КомментарийПолитика

Младенец Астианакс и микроволновка

Юлия Латынина — о протестах свободных, желающих быть рабами. Или о современных хунвейбинах

Младенец Астианакс и микроволновка

Пропалестинский митинг в Нью-Йорке. Фото: Zuma / TASS

18+. НАСТОЯЩИЙ МАТЕРИАЛ (ИНФОРМАЦИЯ) ПРОИЗВЕДЕН, РАСПРОСТРАНЕН И (ИЛИ) НАПРАВЛЕН ИНОСТРАННЫМ АГЕНТОМ ЛАТЫНИНОЙ ЮЛИЕЙ ЛЕОНИДОВНОЙ ИЛИ КАСАЕТСЯ ДЕЯТЕЛЬНОСТИ ИНОСТРАННОГО АГЕНТА ЛАТЫНИНОЙ ЮЛИИ ЛЕОНИДОВНЫ.

В США и в Европе опять протестуют студенты. Так же, как в 1968 году. И так же, как в 1968 году, это очень важно. Потому что те студенты, которые протестовали в 1968-м, выросли и построили современную Европу. Где очень хорошо и приятно жить (пока, конечно, не зайдешь в мусульманский квартал), но экономика — в стагнации, где цифровая революция вообще не привела к появлению никаких европейских крупных интернет-компаний, где, чтобы завести бизнес, надо преодолеть такую полосу бюрократических барьеров, что замок Кафки отдыхает. Но жить очень приятно. На наследии предков. Как в анекдоте. «Как вам удалось стать миллионером?» — «Видите ли, папа мой был миллиардер…»

Так что мы можем не сомневаться, что те, кто протестует сейчас в Колумбии и MIT, — это и есть будущее не то что США, а всего Запада. Всей той европейской культуры, которая когда-то вела путем науки, прогресса и свободы. Которая была для Петра I образцом для подражания. Которая давала легкий ответ на вопрос любым азиатским реформаторам: а что делать? Ответ — делать, как в Европе.

Что можно об этих протестах сказать?

Прежде всего, начну с мелочей, но важных.

Первое. Эти протесты — физиология.

--------------------------------------------------

- **Задание**
Перепишите из статьи кусок от «Так что мы можем» до «этих протестах сказать?» включительно, слово в слово. Строки ниже со статьёй никак не связаны.

- **Выборка данных**
--------------------------------------------------

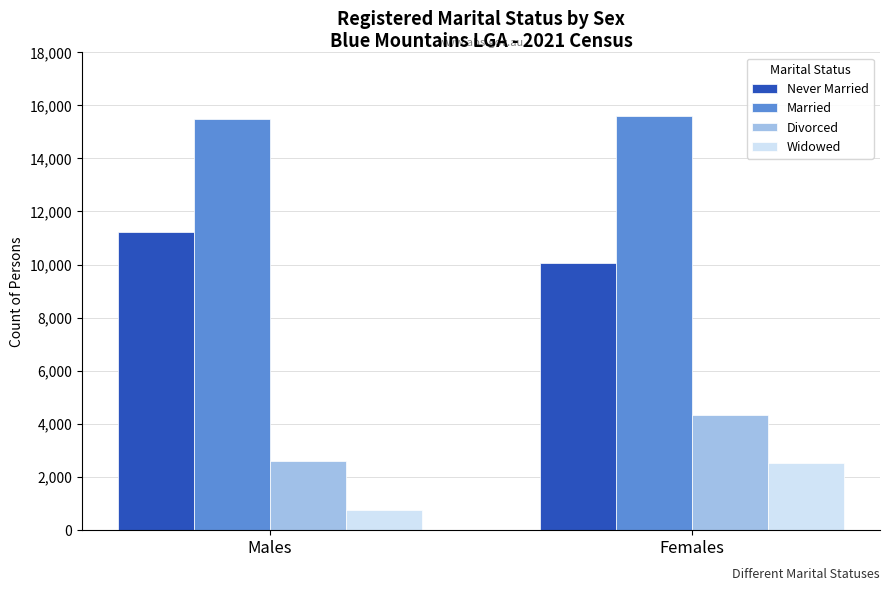

What is the sum of the Widowed values at Females and Males?

3283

--------------------------------------------------

- **Ответ**
Так что мы можем не сомневаться, что те, кто протестует сейчас в Колумбии и MIT, — это и есть будущее не то что США, а всего Запада. Всей той европейской культуры, которая когда-то вела путем науки, прогресса и свободы. Которая была для Петра I образцом для подражания. Которая давала легкий ответ на вопрос любым азиатским реформаторам: а что делать? Ответ — делать, как в Европе.

Что можно об этих протестах сказать?